**What you are asked to do**
Give back the full listing verbatim, apart from its images.
[Recorded data]
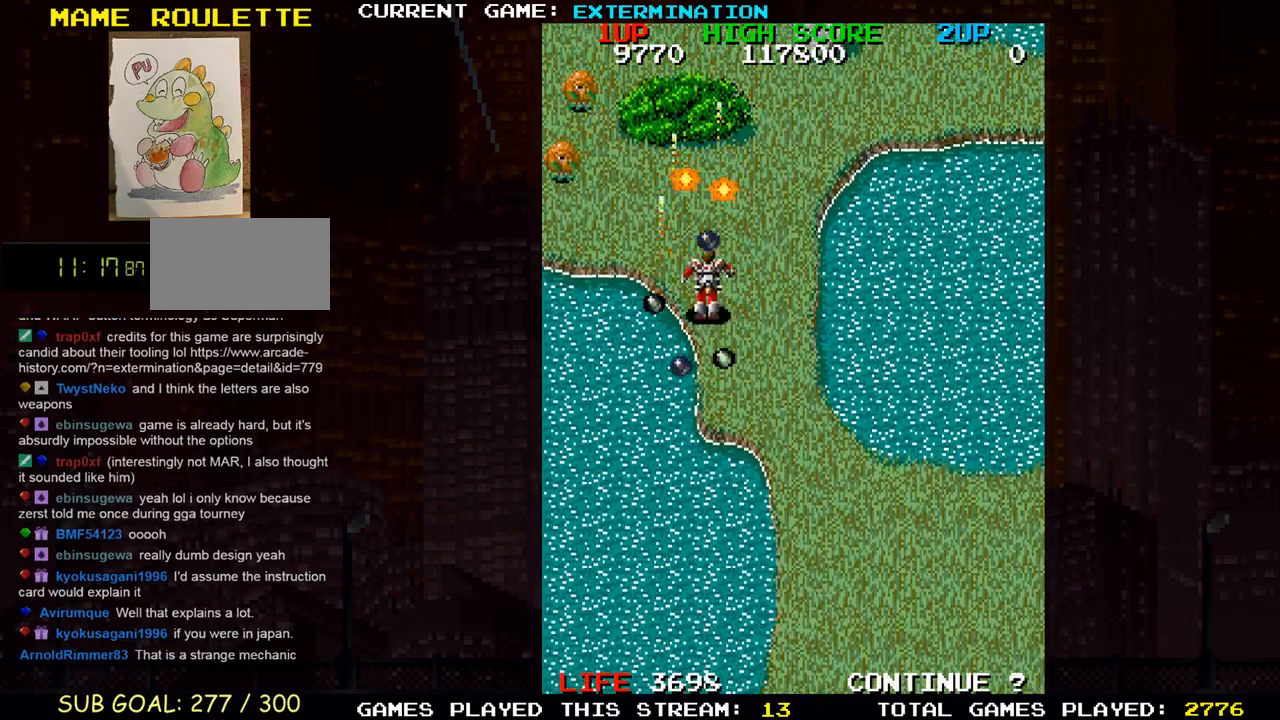
Gameplay with a controller (arcade stick); each line is a JSON object with the inputs held at the frame after it (dt_ms = milliseconds from this image to that frame). "events" lists button and stick changes between this image and that frame as [ms after this image, input, new state], when the widget could be followed in between. Not read: L3 R3 other_buttons.
{"dt_ms": 500, "buttons": [], "left_stick": "down-right", "events": [[17, "SQUARE", "down"], [117, "SQUARE", "up"], [200, "left_stick", "up-right"], [217, "SQUARE", "down"], [300, "SQUARE", "up"], [383, "SQUARE", "down"], [400, "left_stick", "down-right"], [467, "SQUARE", "up"]]}
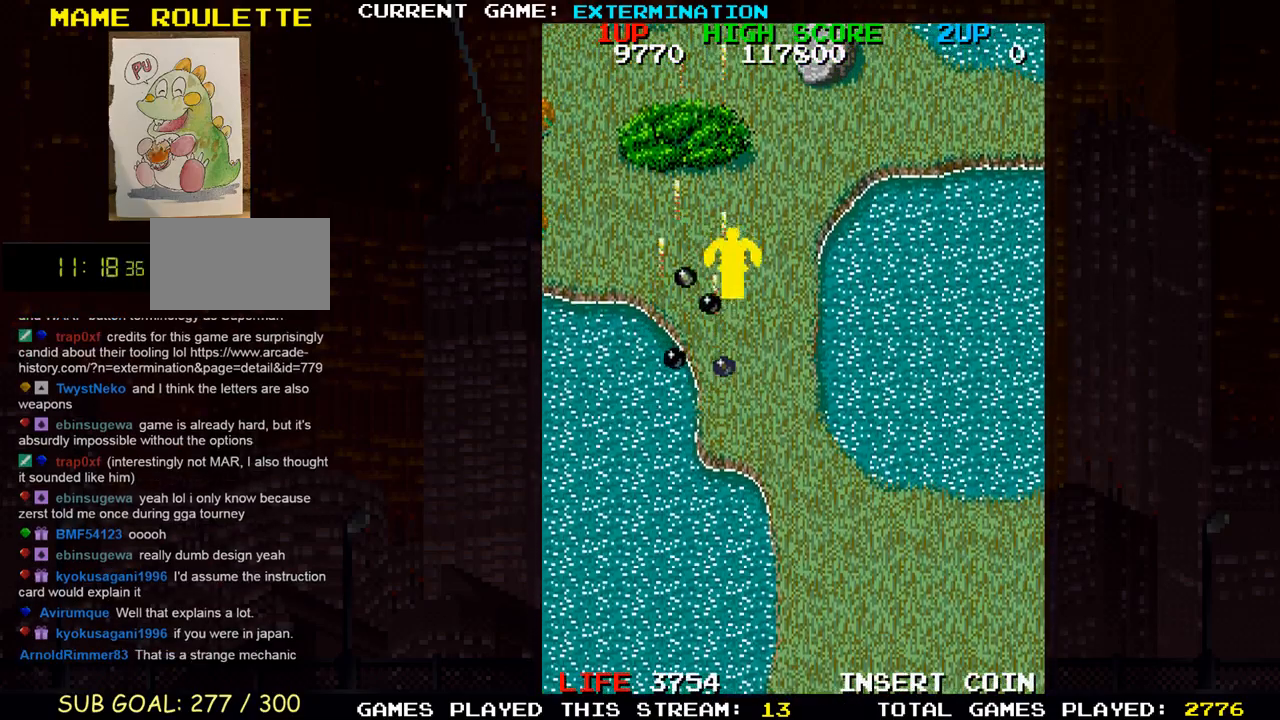
{"dt_ms": 1000, "buttons": [], "left_stick": "down-right"}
[/Recorded data]
**Task answer**
Gameplay with a controller (arcade stick); each line is a JSON object with the inputs held at the frame after it (dt_ms = milliseconds from this image to that frame). "events" lists button and stick changes between this image and that frame as [ms after this image, input, new state], when the widget could be followed in between. Not read: L3 R3 other_buttons.
{"dt_ms": 500, "buttons": [], "left_stick": "down-right", "events": [[17, "SQUARE", "down"], [117, "SQUARE", "up"], [200, "left_stick", "up-right"], [217, "SQUARE", "down"], [300, "SQUARE", "up"], [383, "SQUARE", "down"], [400, "left_stick", "down-right"], [467, "SQUARE", "up"]]}
{"dt_ms": 1000, "buttons": [], "left_stick": "down-right"}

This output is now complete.